With an eye towards incorporating useful functionality into the aldol products, Fmoc-protected 1-amino-2-propanone and Fmoc-protected 4-piperidinone were examined as substrates, but these reactions failed to produce the desired aldol products. This is probably due to the lower solubility of these ketones in DMSO. The same high concentration that could be achieved for the ketones shown in Table 4 was not possible with these substrates. This is likely to be a problem using any ketone containing an Fmoc-protected amine. Therefore, we turned our attention to trying to incorporate an azido moiety into the aldol product. An azide can be further elaborated using copper-catalyzed Huisgen cycloadditions, aza-Wittg reactions or can be reduced to an amine with a phosphine. Unfortunately, under the standard conditions described above, azidoacetone provided a poor yield of the desired aldol product. However, we found that the addition of a guanidinium-type ionic liquid (see SI for a detailed procedure), as reported by Martinez-Casteneda, et al.,³⁷ provided the desired α-azido-β-hydroxy ketone in excellent yield as well as with high stereo-, regio-, and enantioselectivity (Fig 1A). However, a two-day incubation at 4°C was required to obtain this result. Thus, we also examined the possibility of displacing the alcohol in the aldol product with azide under Mitsunobu conditions (Fig 1B). After several attempts, we found that using a large excess (50 equivalents) of all the soluble reagents required for the Mitsunobu reaction provided a high yield of the desired product (see SI for a detailed procedure). Thus, using either of these protocols, a versatile azido group can be incorporated into the aldol product, allowing further elaboration of the molecule.

Figure 1.

Incorporation of azide group to aldol product (A) aldol reaction using azido acetone. Diastereoisomeric and regioisomeric ratios were obtained by ¹H NMR of crude mixture. ee were determined by chiral HPLC. (B) Convert hydroxy group to azide using Mitsunobu reaction.

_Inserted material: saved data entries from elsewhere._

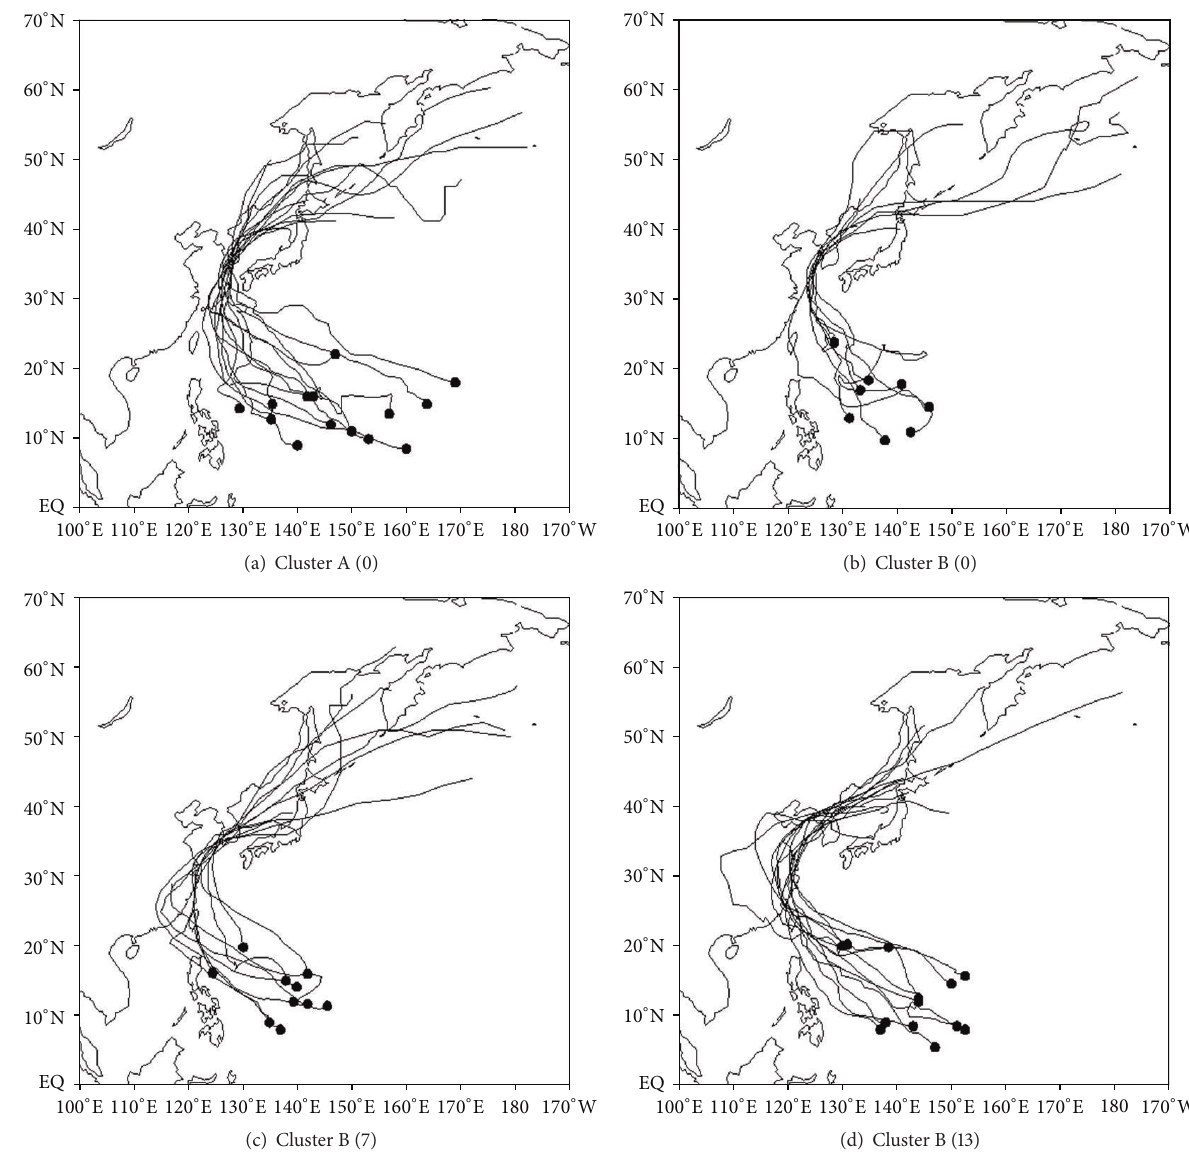
Figure 13: Same as Figure 12 but for the full-track. Small solid dots denote each TC genesis location of Korea-landfall TCs, respectively. The numbers in the parentheses represent TC frequencies without passing through mainland China.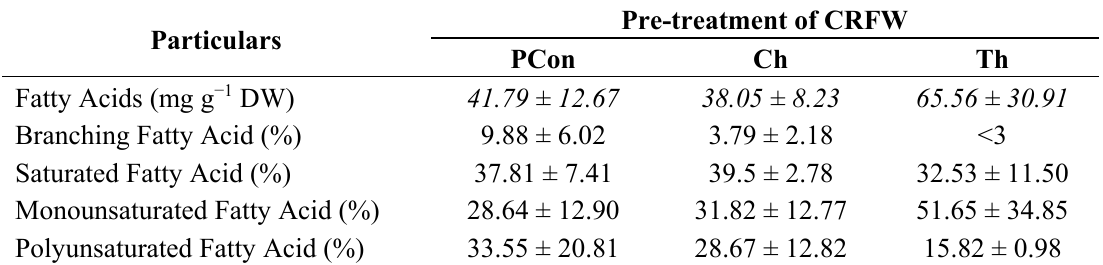
Table 1. Total fatty acid contents and distribution of fatty acid categories in R. glutinis cultivated in CRFW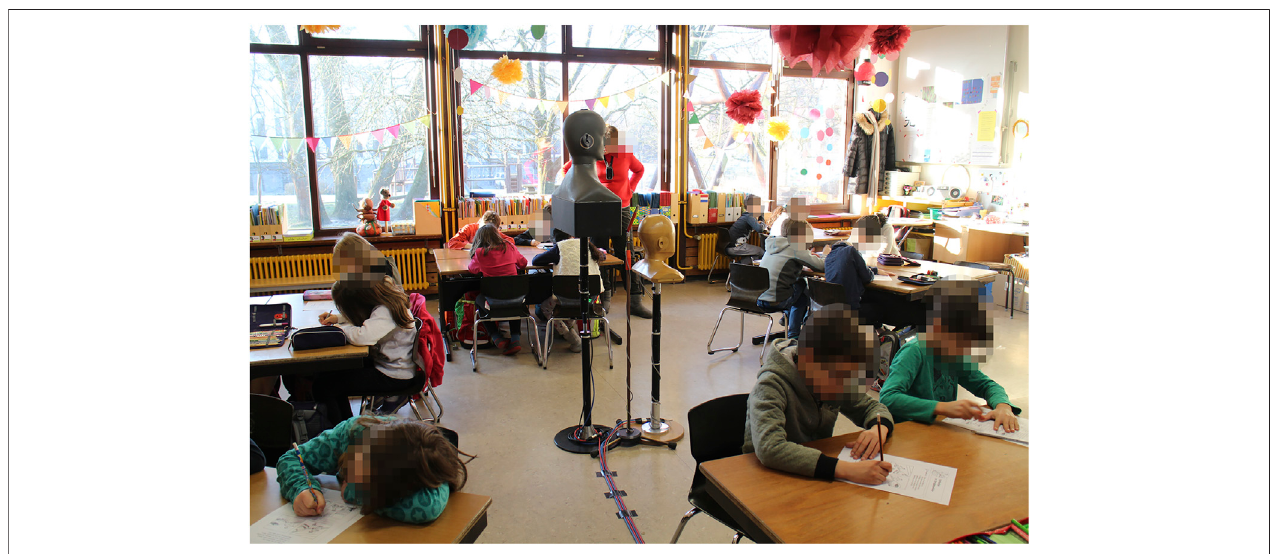
FIGURE 1 | Example of the centered positioning of the measurement transducers during an in-situ measurement in a classroom.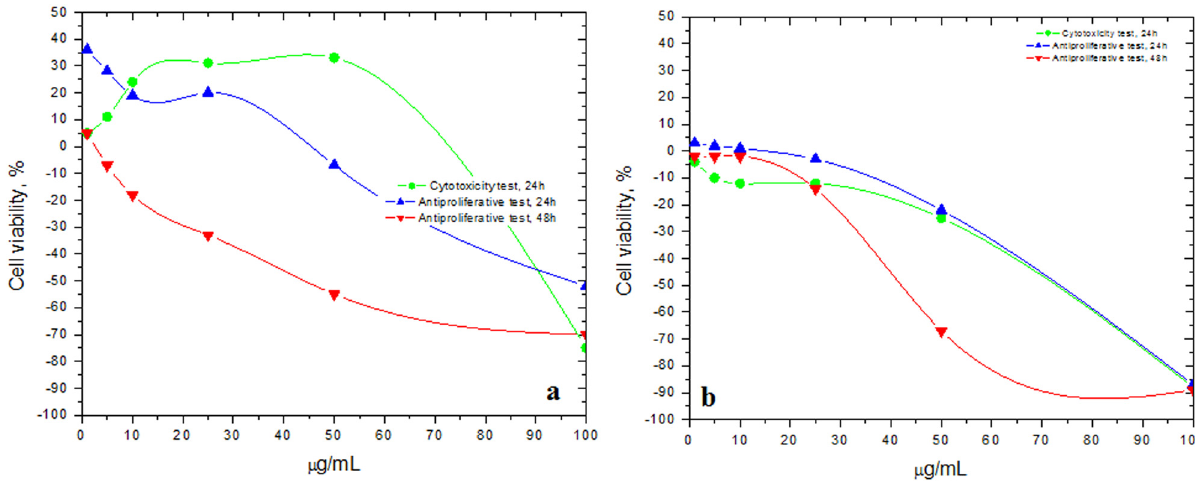
Figure 4: Cytotoxic and antiproliferative e ff ects ( cell viability, % ) of Slae26 tested on ( a ) mammary gland cell line MCF - 12A and ( b ) human breast tumor cell line BT - 20, compared to the control negative cells; n = 3, ± SD ( % ) .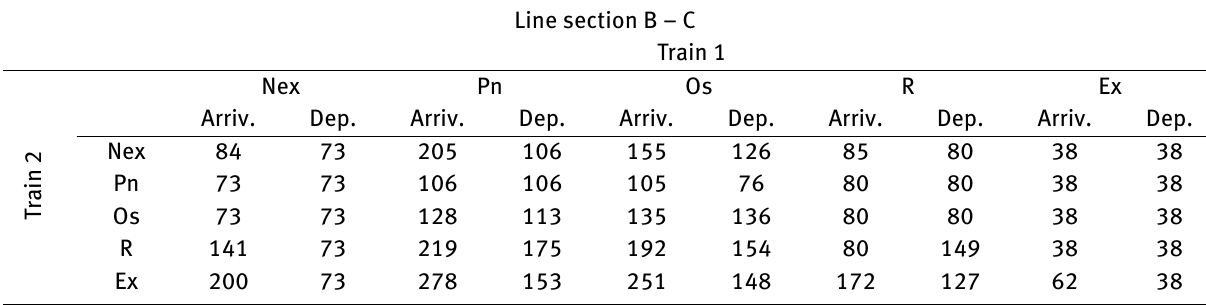
Line section B – C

We hypothesized that the mild conditions employed for the proline-catalyzed aldol reaction would be compatible with encoding DNA. To address this point, we employed a quantitative polymerase chain reaction (qPCR) assay described by Malone and Paegel²⁹ in which a 200 bp double-stranded DNA molecule is subjected to the reaction conditions and the amount of DNA that remains amplifiable by the polymerase chain reaction (PCR) is quantified. Thus, the immobilized DNA was incubated for 16 hours at room temperature in the presence of acetone, immobilized aldehyde and proline. The qPCR data showed that at least 90% of the DNA could be amplified relative to a control reaction in which the DNA was not exposed to any chemical reagents (Fig. 2).

Figure 2.

Quantification of amplifiable DNA remaining ratio by DNA damage assay. (A) Caliburation curve made by DNA standard samples of a known concentration. R=0.96(B) Remaining DNA damage ratio of aldol reaction and mitsunobu reaction. The remaing DNA ratio of aldol reaction values were 91±14%. That of mitsunobu reaction were 93±8%. Results were generated from triplicate experiments.

In conclusion, the proline-catalyzed aldol reaction has been adapted to bead-based synthesis. To a large degree, the trends observed in the solid-phase reaction parallel those observed when the reaction is carried out in solution, the major difference being the need for a large excess of ketone and an equivalent of proline. As anticipated, the reaction conditions have little or no effect on the amplifiability of encoding DNA. Therefore, this process should be a valuable tool for the construction of DNA-encoded OBOC libraries. Finally, we have employed in this study a disulfide linker that can be cleaved reductively³⁸ to ensure that our analysis of the intrinsic stereoselectivity of the aldol reaction was not compromised by the chemistry used to release the compound from the bead, as might be the case for acidic cleavage, for example. In subsequent work we have found that cleavage of compounds from resins with RAM linkers by brief treatment with dilute trifluoroacetic acid does not result in detectable racemization (data not shown), so there is no need to use the disulfide linker if this is not convenient.